Depois de sucessivos prolongamentos da missão da ONU no Sudão do Sul e denunciando os riscos crescentes do reacender da guerra, a comunidade internacional aproveitou a efeméride para apelar aos líderes sul-sudaneses mais ações em favor dos 12 milhões de habitantes do país.

"A jornada da guerra para a paz tem sido longa e difícil e há muito ainda a fazer para que as pessoas possam exercer o direito democrático que conquistaram há uma década", afirmou em comunicado Nicholas Haysom, diretor da missão da ONU no Sudão do Sul, UNMISS.

"Nós apelamos aos líderes políticos que aproveitem esta oportunidade de tornar realidade as esperanças e sonhos de há uma década, garantindo uma paz duradoura e sustentável, para possibilitar uma recuperação completa e o desenvolvimento", escreveu Haysom.

Salva Kiir. Presidente do Sudão do Sul, à esquerda, junto ao arquirival e vice.presidente Riek Machar em fevereiro de 2020 Foto - Reuters
Promessas e realidade
Salva Kiir preferiu celebrar esta sexta-feira "um novo espírito de diálogo" entre rivais políticos, e referiu que o Governo de Transição de Unidade Nacional iria focar nas reformas económicas e no melhoramento da segurança.

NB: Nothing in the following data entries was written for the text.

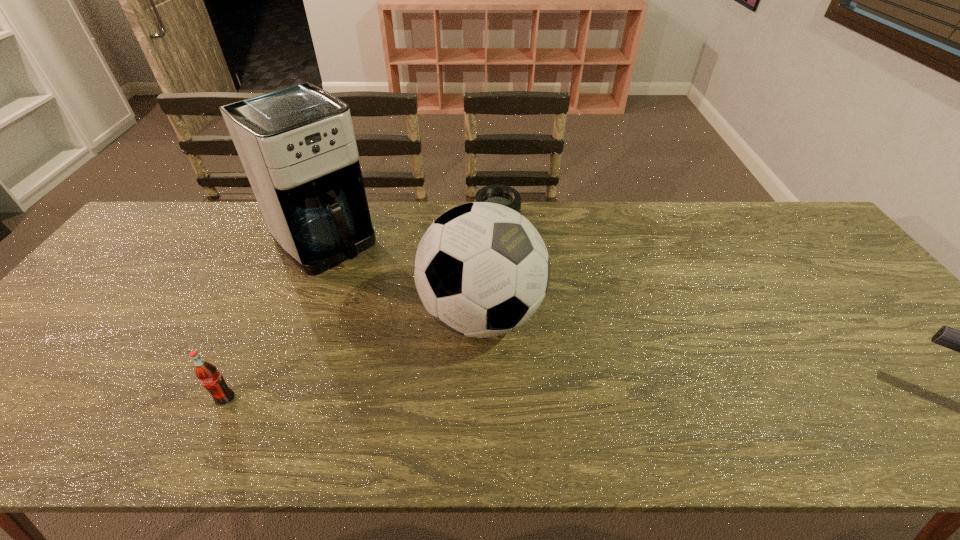
At what (x,y) coordinates should I click in order to perform the action: click on free space located on the front panel of the tallest object. Please return your answer as a coordinate pair (x, y). The image size is (960, 540). Looking at the image, I should click on (365, 276).

Identify the location of free spot located on the front panel of the tallest object. The height and width of the screenshot is (540, 960). (424, 329).

Where is `vacant area situated on the front panel of the tallest object`? The height and width of the screenshot is (540, 960). vacant area situated on the front panel of the tallest object is located at coordinates (437, 341).

Where is `telephoto lens at the far edge`? The image size is (960, 540). telephoto lens at the far edge is located at coordinates (504, 195).

What are the coordinates of `coffee maker situated at the far edge` in the screenshot? It's located at (297, 145).

Image resolution: width=960 pixels, height=540 pixels. I want to click on object located in the near edge section of the desktop, so click(x=207, y=373).

The height and width of the screenshot is (540, 960). I want to click on vacant space at the far edge of the desktop, so click(x=611, y=210).

This screenshot has width=960, height=540. I want to click on blank area at the near edge, so click(523, 376).

Locate an element on the screen. The width and height of the screenshot is (960, 540). vacant space at the left edge of the desktop is located at coordinates (159, 267).

You are a GUI agent. You are given a task and a screenshot of the screen. Output one action in this format:
    pyautogui.click(x=<x>, y=<y>)
    Task: Click on the vacant space at the right edge of the desktop
    
    Given the screenshot: What is the action you would take?
    click(897, 325)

Apontou contudo o dedo à ONU e ao embargo de armas prorrogado pelas Nações Unidas até 31 de maio de 2022, o qual, afirmou esta sexta-feira, tem impedido o estabelecimento de forças de segurança eficazes e o fornecimento "das armas necessárias" às novas forças de segurança, um primeiro contingente de 53.000 efetivos que está "pronto" a terminar a formação.Em notas de esperança, o Presidente referiu que as prioridades do governo são "o sector da segurança e as reformas económicas". "Estas duas áreas irão estabilizar" o Sudão do Sul, e "assegurar o crescimento económico através do aumento da produção, levando ao desenvolvimento socioeconómico", sustentou.

Sobre as grandes reservas petrolíferas do país, Salva Kiir recordou que "foram abertos mais campos de petróleo nas áreas de produção" e afirmou que uma refinaria de petróleo "estará, em breve, plenamente operacional".

O país encontra-se espartilhado em fragmentos de território sob o controlo das forças leais a Kiir, das forças do chamado Exército de Libertação do Povo do Sudão na Oposição (SPLA-IO) leais ao vice-presidente Riek Machar, e ainda de uma quantidade grande de exércitos particulares, sob o comando de senhores da guerra, ou "generais", alinhados ou não com Kirr ou Machar, que exploram vastas zonas ricas de território por interesses pessoais e de poder político.

Atualmente e de acordo com estimativas internacionais, apenas cinco por cento do país tem acesso a eletricidade, a água potável chega a 50 por cento da população através de camiões de empresas privadas e somente 20 por cento da população vive com redes de esgotos.

O sistema de Saúde é considerado um dos piores do mundo. A iliteracia afeta 84 por cento das mulheres e das crianças e apenas 27 por cento das pessoas com mais de 15 anos sabe ler e escrever.